La noche no solo me permite dar rienda suelta a la imaginación, también es fácil colocar frente a mí las fantasías a las que no doy cabida durante el día; me entrego a ellas proyectándolas con imágenes que, en mi mente, no son claras, pero sí emocionalmente vívidas. A veces estas imágenes son fuente de fuerza e inspiración, otras de frustración. En ambos casos me permiten construir un sitio donde las cosas pueden ser, al fin, exactamente como quiero, sin perder contacto con la realidad, guiadas por mis deseos y pensamientos simples, como si fuera una niña pequeña que reduce sus aspiraciones a las íntimas necesidades del ser humano, que vive de forma vaga y superficial.

 Lo que más agradezco es que la noche no me exige, por el contrario, desaparece los estímulos que me sobrecargan. No estoy pendiente de mi forma de actuar, de la influencia que mi actitud tiene en otros. Por esta razón me permito posponer las tareas hasta que la luz reaparece. El regalo más obvio y también el que más necesito: el descanso. Mis pensamientos menguan o puedo dar rienda suelta a su flujo. En cualquier caso es liberador no atender el ruido de mi mente, junto a los requerimientos del día. La noche acepta que me resguarde en mi pequeño rincón para dedicarme a una lectura enriquecedora o al desperdicio en el scrolling en Facebook. Actividades útiles e inútiles, eso a la noche no le importa.
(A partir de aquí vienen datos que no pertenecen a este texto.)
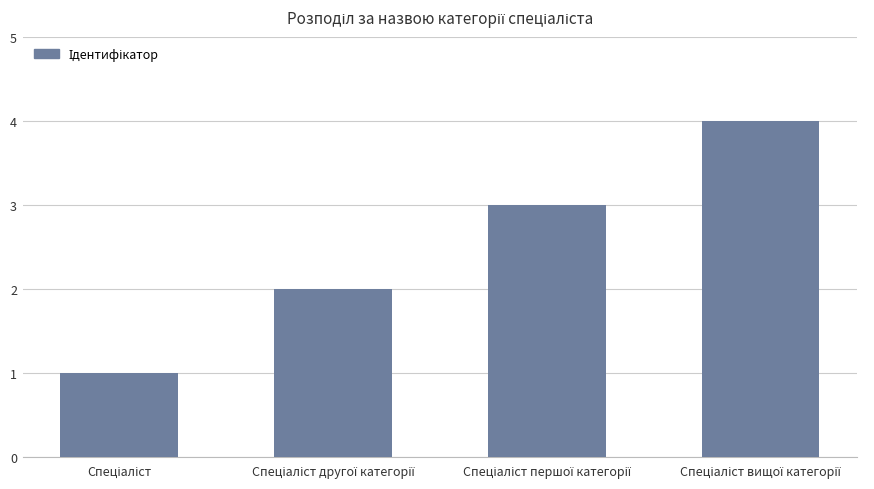

What is the difference between the maximum and minimum values?

3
La noche me ofrece la sensación de soltar, una ligereza fluida que adjudico a la oportunidad de simplemente estar, como una planta sin la menor intención de ser lo que es. La inmovilidad es importante en medio de una sociedad que ya no se sostiene, que ha llegado al límite, que exige acción, cambio, intención y dirección. Agradezco alcanzar la noche, abrazarla y que me abrace en su calmada paciencia.

“Cenas en tabernas, calles a medianoche, la libertad de la ciudad, todas ellas son elementos de libertad, no para definir una identidad, sino para abandonarla”, dice Rebecca Solnit, una ensayista que ha escrito sobre diversos temas incluidos género y medio ambiente. Mientras leo esta frase pienso que, si en medio de la pandemia no puedo sumergirme en la ciudad para abandonar la identidad que he construido, puedo hacerlo en mi cuarto, en la oscuridad, en el silencio, en lo indistinto. Absorta en la simpleza que para mí representa todo esto.